Stored entries:
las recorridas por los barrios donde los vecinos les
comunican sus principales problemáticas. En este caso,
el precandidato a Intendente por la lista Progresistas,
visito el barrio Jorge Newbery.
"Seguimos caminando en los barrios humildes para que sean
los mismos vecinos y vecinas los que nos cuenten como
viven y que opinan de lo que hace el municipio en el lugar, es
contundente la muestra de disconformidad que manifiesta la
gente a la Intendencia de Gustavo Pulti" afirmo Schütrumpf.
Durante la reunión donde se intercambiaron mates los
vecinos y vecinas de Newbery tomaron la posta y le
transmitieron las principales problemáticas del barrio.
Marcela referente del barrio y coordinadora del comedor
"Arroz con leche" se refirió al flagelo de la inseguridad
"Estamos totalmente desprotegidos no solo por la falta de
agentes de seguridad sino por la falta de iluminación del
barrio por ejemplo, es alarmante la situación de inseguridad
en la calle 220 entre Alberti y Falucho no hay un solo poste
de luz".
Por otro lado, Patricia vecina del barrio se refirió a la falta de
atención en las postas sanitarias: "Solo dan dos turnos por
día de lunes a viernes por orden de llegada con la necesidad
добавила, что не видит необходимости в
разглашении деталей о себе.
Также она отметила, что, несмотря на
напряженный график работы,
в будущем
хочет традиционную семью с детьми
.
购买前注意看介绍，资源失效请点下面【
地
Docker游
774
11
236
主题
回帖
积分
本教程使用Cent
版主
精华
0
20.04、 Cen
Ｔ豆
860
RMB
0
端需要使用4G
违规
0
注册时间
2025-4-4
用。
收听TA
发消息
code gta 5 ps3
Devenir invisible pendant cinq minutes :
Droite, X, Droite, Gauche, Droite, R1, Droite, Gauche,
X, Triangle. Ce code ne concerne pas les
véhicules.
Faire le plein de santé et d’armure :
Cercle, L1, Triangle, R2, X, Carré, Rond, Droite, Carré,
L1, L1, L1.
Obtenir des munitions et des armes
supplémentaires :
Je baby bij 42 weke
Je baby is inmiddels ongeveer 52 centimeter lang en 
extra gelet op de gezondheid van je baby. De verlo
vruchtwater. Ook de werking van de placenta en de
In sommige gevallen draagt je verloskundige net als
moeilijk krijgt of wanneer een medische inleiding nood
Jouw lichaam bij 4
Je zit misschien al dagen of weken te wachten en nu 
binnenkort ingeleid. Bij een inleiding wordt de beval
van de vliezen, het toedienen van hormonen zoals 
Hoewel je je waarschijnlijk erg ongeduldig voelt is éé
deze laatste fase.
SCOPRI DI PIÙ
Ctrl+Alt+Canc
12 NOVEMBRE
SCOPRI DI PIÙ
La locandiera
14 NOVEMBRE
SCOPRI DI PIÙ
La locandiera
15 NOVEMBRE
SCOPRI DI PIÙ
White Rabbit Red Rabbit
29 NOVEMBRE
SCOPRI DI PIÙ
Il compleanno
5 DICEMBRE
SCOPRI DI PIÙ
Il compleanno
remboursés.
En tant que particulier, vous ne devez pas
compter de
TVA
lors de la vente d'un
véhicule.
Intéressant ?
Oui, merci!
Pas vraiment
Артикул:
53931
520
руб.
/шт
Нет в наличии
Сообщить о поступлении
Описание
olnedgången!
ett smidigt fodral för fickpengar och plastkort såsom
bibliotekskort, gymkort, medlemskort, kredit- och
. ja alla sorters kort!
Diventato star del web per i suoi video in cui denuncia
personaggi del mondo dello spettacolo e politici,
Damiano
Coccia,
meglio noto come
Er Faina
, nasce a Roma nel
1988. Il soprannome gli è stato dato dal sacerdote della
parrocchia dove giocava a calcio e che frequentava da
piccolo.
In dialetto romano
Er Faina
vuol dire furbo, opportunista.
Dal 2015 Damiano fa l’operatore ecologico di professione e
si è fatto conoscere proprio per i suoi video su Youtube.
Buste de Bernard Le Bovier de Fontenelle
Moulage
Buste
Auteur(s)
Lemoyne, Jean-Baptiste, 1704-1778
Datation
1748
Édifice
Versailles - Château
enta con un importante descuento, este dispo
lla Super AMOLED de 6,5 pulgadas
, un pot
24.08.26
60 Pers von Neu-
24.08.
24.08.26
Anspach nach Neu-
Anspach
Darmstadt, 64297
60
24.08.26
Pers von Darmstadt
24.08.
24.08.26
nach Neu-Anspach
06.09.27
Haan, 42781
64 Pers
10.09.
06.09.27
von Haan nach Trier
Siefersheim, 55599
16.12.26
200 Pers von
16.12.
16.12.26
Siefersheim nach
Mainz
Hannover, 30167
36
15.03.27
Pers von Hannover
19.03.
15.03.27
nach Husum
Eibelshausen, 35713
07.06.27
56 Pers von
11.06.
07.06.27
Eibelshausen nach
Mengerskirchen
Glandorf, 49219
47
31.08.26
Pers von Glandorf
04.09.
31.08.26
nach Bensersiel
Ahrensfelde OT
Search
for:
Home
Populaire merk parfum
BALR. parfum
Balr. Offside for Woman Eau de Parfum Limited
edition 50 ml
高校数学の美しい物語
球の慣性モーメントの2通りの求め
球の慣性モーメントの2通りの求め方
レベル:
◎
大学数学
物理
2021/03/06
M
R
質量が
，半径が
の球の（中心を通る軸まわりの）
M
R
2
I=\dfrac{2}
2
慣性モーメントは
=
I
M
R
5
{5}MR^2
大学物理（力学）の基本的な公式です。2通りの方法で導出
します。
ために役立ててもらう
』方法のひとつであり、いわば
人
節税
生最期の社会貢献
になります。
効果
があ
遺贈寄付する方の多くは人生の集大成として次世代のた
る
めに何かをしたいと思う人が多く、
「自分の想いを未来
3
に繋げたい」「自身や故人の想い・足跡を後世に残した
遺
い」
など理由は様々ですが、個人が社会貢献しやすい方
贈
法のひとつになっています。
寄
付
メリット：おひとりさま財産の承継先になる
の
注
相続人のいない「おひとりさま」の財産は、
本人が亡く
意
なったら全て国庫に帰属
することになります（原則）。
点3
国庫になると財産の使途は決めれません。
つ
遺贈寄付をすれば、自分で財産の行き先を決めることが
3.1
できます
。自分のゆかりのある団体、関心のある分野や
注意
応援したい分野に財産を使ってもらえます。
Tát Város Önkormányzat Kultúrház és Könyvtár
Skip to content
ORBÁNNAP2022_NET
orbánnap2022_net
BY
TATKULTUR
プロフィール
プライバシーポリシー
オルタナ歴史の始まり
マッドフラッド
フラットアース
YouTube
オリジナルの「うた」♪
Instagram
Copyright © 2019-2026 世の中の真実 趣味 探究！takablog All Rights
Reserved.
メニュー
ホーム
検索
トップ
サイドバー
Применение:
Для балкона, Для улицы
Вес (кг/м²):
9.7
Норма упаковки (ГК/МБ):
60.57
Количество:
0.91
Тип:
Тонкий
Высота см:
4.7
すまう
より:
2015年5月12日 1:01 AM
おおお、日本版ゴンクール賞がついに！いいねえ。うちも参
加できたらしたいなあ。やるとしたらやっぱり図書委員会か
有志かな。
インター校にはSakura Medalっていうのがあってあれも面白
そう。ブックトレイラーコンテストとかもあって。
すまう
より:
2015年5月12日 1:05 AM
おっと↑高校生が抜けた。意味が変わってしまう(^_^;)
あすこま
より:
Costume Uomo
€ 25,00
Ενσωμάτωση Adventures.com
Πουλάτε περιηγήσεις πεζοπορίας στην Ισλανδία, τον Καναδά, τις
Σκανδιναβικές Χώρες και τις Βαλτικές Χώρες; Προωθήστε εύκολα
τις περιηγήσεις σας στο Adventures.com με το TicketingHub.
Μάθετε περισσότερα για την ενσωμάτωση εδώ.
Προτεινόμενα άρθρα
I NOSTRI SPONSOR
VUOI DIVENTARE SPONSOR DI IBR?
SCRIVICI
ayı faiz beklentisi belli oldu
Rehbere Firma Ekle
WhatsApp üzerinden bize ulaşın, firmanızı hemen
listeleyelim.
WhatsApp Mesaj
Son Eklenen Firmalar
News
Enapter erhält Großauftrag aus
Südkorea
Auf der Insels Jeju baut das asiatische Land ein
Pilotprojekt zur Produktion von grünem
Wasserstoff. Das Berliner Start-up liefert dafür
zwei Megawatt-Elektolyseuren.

• _ABOUT THIS EXERCISE_
Retype the listing from its first line through the line that contains "contundente la muestra", including both ends.

• _RESPONSE TO THE EXERCISE_
las recorridas por los barrios donde los vecinos les
comunican sus principales problemáticas. En este caso,
el precandidato a Intendente por la lista Progresistas,
visito el barrio Jorge Newbery.
"Seguimos caminando en los barrios humildes para que sean
los mismos vecinos y vecinas los que nos cuenten como
viven y que opinan de lo que hace el municipio en el lugar, es
contundente la muestra de disconformidad que manifiesta la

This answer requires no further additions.